Des membres des Premières Nations qui attendent depuis des années de savoir ce qu’il est advenu d’un fils, d’une cousine, qu’ils n’ont plus revu, après un passage dans un établissement de santé du Québec, bénéficieront d’un coup de pouce pour avoir des informations à son sujet.

Le ministre responsable des Affaires autochtones, Ian Lafrenière, a déposé mercredi un projet de loi pour faciliter leur tâche et, espère-t-il, leur apporter un peu de réconfort.

Plus précisément, le projet de loi autorise la communication de renseignements personnels aux familles d’enfants autochtones disparus ou décédés à la suite d’une admission en établissement.

Le phénomène est peu connu, mais il aurait touché quelques dizaines d’enfants dans les années 1950, 1960, 1970 et jusqu’en 1989, au Québec.

Les familles touchées demeurent dans l’inconnu, dans le doute. Dans certains cas, l’enfant a pu être placé en famille d’accueil après son passage dans un établissement; dans d’autres, il est décédé ou bien on ne sait trop ce qui lui est arrivé.

Le projet de loi permettra donc d’aider les familles touchées à obtenir les informations pertinentes de la part des établissements, de les aider à comprendre les renseignements médicaux, voire d’effectuer d’autres démarches, par exemple si l’enfant qu’elles souhaitent retrouver est encore vivant et avait été placé en famille d’accueil.

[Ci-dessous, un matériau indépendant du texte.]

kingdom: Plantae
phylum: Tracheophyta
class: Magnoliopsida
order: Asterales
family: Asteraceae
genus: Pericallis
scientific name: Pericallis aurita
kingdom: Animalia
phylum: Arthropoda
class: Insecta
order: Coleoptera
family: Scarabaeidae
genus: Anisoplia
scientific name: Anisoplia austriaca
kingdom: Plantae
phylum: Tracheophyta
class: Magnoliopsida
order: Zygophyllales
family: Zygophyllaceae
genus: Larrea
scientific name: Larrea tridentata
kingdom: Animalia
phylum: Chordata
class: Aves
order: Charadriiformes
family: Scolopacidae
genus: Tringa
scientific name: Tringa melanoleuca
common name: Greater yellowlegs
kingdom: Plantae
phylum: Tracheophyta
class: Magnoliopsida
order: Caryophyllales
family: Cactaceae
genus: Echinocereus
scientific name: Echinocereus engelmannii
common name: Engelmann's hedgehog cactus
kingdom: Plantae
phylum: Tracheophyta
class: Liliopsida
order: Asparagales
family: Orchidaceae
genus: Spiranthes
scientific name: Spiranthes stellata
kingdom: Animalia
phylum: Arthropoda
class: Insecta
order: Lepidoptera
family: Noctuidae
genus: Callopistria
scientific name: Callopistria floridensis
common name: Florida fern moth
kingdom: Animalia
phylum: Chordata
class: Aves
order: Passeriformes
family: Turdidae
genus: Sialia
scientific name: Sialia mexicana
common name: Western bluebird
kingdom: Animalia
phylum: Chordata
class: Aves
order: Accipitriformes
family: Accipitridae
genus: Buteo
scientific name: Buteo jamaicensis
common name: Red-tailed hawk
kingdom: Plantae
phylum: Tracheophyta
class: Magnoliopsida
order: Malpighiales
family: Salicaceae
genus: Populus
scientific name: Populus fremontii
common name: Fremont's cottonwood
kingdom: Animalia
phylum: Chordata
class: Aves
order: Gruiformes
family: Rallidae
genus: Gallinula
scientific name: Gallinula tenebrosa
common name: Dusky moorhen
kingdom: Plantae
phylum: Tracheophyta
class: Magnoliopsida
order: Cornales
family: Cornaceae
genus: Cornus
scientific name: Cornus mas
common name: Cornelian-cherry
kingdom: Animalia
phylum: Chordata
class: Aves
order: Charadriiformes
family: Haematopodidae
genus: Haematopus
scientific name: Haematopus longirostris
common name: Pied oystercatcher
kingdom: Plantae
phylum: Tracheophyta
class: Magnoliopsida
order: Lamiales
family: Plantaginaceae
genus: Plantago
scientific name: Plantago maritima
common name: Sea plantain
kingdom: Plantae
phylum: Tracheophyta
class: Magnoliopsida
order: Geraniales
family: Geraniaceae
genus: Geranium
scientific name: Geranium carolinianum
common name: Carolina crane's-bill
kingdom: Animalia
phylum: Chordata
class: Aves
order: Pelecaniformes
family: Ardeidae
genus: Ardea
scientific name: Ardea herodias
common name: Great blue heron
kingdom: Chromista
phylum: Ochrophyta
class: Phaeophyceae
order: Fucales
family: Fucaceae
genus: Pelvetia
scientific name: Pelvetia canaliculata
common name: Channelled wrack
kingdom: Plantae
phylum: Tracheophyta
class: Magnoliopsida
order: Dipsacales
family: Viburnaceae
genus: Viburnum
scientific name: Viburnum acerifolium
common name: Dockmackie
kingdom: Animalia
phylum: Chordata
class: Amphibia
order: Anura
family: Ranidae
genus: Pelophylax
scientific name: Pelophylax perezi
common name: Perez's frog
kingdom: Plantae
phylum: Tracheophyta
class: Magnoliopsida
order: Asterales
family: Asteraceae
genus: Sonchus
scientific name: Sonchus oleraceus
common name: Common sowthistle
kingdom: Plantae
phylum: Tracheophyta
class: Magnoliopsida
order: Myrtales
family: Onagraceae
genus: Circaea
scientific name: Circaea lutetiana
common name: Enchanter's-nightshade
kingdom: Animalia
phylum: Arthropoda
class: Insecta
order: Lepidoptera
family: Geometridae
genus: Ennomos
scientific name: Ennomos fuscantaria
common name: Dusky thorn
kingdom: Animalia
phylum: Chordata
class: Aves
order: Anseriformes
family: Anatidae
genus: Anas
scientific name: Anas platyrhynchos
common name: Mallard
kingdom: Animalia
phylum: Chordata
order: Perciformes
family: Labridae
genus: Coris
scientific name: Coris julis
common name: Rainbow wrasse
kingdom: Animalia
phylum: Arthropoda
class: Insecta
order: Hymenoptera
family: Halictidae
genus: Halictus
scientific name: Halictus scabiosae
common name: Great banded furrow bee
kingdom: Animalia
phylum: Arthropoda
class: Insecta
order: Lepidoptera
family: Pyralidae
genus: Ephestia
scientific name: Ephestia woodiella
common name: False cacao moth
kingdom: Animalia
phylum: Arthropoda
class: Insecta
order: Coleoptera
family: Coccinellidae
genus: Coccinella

«Il y a des parents qui arrivent à 89, 90 ans et qui ne savent même pas ce qui est arrivé à leur enfant. Dans certains cas, on parle d’enfants qui ont été donnés à l’adoption. Dans d’autres cas, des enfants qui sont décédés, mais il n’y a pas de confirmation; on ne sait pas où ils sont enterrés; on n’a pas de détails. Ce qu’on fait aujourd’hui, c’est pour ces parents-là», a résumé le ministre Lafrenière.

Il a promis de ne pas bâcler les dossiers, en livrant aux familles touchées un simple numéro de téléphone auquel appeler, avec un numéro de dossier.

«On prévoit aussi un budget pour une équipe, pour un groupe qui va être avec eux. On accompagne les familles; on ne les référence pas; on ne leur dit pas: « voici le numéro; bonne chance ». Et on ne se substitue pas non plus à des processus d’enquête criminelle qui seraient en cours. On ne se substitue pas non plus à des conseillers juridiques; on est dans de l’accompagnement», a illustré le ministre responsable des Affaires autochtones.